Given task » Pull out every line in the material that contains the string "context". Case matters.
------ Records provided
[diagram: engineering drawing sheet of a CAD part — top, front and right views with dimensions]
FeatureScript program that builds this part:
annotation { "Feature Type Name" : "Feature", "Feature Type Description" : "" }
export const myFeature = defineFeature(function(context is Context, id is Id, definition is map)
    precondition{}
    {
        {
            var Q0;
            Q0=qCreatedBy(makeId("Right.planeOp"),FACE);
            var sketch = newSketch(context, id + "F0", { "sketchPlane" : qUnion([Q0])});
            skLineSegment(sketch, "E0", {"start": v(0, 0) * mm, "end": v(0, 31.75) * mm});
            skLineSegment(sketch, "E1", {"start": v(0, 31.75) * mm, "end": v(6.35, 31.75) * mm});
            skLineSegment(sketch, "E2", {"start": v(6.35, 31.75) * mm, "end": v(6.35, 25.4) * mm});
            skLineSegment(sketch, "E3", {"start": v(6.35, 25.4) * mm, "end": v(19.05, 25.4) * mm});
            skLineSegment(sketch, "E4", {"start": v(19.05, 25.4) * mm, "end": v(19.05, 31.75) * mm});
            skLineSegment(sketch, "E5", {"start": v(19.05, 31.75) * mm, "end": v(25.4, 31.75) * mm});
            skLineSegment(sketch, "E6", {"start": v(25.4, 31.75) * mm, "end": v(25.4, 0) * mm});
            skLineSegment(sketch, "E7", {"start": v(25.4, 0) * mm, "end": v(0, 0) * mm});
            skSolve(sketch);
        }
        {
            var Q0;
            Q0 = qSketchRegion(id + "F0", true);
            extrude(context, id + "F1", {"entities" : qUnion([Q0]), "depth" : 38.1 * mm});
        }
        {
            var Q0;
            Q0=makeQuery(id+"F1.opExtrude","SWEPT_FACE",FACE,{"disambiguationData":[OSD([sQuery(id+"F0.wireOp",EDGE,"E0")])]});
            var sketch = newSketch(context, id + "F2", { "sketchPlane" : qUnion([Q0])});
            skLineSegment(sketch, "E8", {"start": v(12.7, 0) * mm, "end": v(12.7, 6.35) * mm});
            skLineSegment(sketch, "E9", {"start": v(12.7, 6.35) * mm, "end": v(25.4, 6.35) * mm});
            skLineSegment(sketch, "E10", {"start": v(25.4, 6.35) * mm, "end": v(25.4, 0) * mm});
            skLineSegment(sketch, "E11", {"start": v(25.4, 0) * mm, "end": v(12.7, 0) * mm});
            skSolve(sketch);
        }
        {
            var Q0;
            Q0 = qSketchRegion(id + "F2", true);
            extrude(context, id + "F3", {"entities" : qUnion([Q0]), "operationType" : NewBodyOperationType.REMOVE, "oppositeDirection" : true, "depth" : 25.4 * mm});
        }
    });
------------
Answer to this task »
export const myFeature = defineFeature(function(context is Context, id is Id, definition is map)
            var sketch = newSketch(context, id + "F0", { "sketchPlane" : qUnion([Q0])});
            extrude(context, id + "F1", {"entities" : qUnion([Q0]), "depth" : 38.1 * mm});
            var sketch = newSketch(context, id + "F2", { "sketchPlane" : qUnion([Q0])});
            extrude(context, id + "F3", {"entities" : qUnion([Q0]), "operationType" : NewBodyOperationType.REMOVE, "oppositeDirection" : true, "depth" : 25.4 * mm});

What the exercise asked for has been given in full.